_Objective 1_: In the account of working in a gearbox workshop, what does the writer's company make?
_Objective 2_: Carry on the account of working in a gearbox workshop, beginning after its final sentence.

_Page_:
====================

I work in mechanical engineering (trade, not theoretical).

I work in a small company making gearboxes for modern rally cars and classic motorcycles, which people refurbish for racing. I work in assembly and also middle-management of the workshop.
I have very little interest in car or motorcycle racing, but this is irrelevant to my actual job. Many people seem to think that I must be so excited to work with racing things, but the job really has so little to do with racing. I am not DOING racing at my job, I am making objects from metal.

I think there is too much focus on "special interests", "passions" and not enough on "what people DO best". The thing is, many people have NO special interests, and don't really "love" doing anything in particular. Other people may have things they are specially interested in, but it can be hard to develop these interests into a paying job. I find that it is the day-to-day activities of a job that can make it tolerable, (or intolerable), rather than what the general field or job title implies. For example, for someone specially interested in airplanes, being an airline pilot might sound great, but the reality of sitting in a chair for hours might turn out to be really crappy and not what they thought it would be like.

Here are some reasons why I am doing my job:

1. necessity. People work to earn money. I had to choose something to support myself and my family. Most jobs these days don't last forever, therefore you don't have to choose a "forever job". I find this hard to do, because it doesn't fit with my binary brain, which tells me to choose one thing 100% and no other things. I believe the average citizen has seven career changes in their lives. This amount of change can be hard for a person with AS and it gets in the way of financial success because our whole society is geared to multiple career changes as the norm. I try to choose one job, with the knowledge that it is "just for now" (2-5 year timeframe), learn as much as possible, and use that understanding to move into a higher paid and more interesting job, either in that company or another one. I recommend this approach if you have no special interests, because you can still use your intelligence and hard work to further your career.

====================

_Data extract_:

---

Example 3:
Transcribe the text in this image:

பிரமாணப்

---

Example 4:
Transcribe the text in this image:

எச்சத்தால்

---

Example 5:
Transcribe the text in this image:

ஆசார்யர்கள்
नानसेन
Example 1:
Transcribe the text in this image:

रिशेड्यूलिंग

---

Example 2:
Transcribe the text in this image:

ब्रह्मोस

====================

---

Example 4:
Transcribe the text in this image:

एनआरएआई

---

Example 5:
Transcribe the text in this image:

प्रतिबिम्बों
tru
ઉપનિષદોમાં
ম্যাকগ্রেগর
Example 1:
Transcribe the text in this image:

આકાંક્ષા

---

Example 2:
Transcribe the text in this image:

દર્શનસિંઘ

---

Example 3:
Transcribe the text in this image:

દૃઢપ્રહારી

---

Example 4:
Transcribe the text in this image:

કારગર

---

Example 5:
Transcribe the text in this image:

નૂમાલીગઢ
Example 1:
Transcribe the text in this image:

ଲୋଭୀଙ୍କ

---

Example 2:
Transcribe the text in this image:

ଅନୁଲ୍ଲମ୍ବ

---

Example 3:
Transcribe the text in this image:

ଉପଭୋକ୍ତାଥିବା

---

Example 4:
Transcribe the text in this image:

====================

_Response 1_: Gearboxes for modern rally cars and classic motorcycles, which people refurbish for racing.

_Response 2_:
2. choice of day-to-day activities. I do not design the product, rather I am responsible for production targets, planning orders and dispatch. I arrange materials and job priority for other staff. My job involves a lot of logic, measurement of quantity, quality assessment, and work with objects. It is very visual/tactile rather than language/people-based. I deal with customers occasionally. I do not make phonecalls or answer the phone. I really want to emphasise the actual ACTIVITY of work, not the idea or concept of that job. This is especially important when you have social or sensory issues. It is what you are actually, physically DOING that makes the difference between a job working out for you, or not.

3. use of skills that other people tend to lack. The products we make have many variants (models, gear ratios etc) and many components are required to make each gearbox. I have very good object recognition and recall, so I can identify parts and picture the overall assembly in my mind.
I also use this mental picture to "manufacture" the parts, and arrange production in order of priority in my head. This is more effective than project management computer software, which I have tried using but found it too clumsy.
I am also very good at finding objects that people have lost, dropped, or left lying somewhere. This is actually a very useful workplace skill that other people are grateful for.
Although I find deadlines stressful, the job is object-based rather than activity-based, so it is easier to plan ahead.
I think I would find a management job very difficult if the end-product was vague or service related, for example, consulting, generating ideas, editing, making other people feel good, etc. There would be too many possible outcomes to decide what to do.

4. social simplicity. Due to the small number of staff (7 total), I find it reasonably easy to get along socially. It took about a year to work out where everybody was at, and I seem to manage ok now, as long as nobody is upset. I think people with AS need to give themselves more time to figure out workplace people/energy. I find that I am useful to other people because of my mental skills in arranging "object processes", ie. manufacturing/scheduling. This means that their jobs are well arranged in advance and they can get on with their jobs without any problems. A workplace that is object-focussed helps keep attention away from social issues.

I think that I have greater potential to find higher paid and more challenging work, but I have so little interest in social interaction that I don't see myself succeeding in many jobs. This does create difficulties as it limits my financial situation and sometimes I think that it would be easier if a wealthy business owner would offer me a position where I could work endlessly and get paid heaps.
In the meantime... good luck.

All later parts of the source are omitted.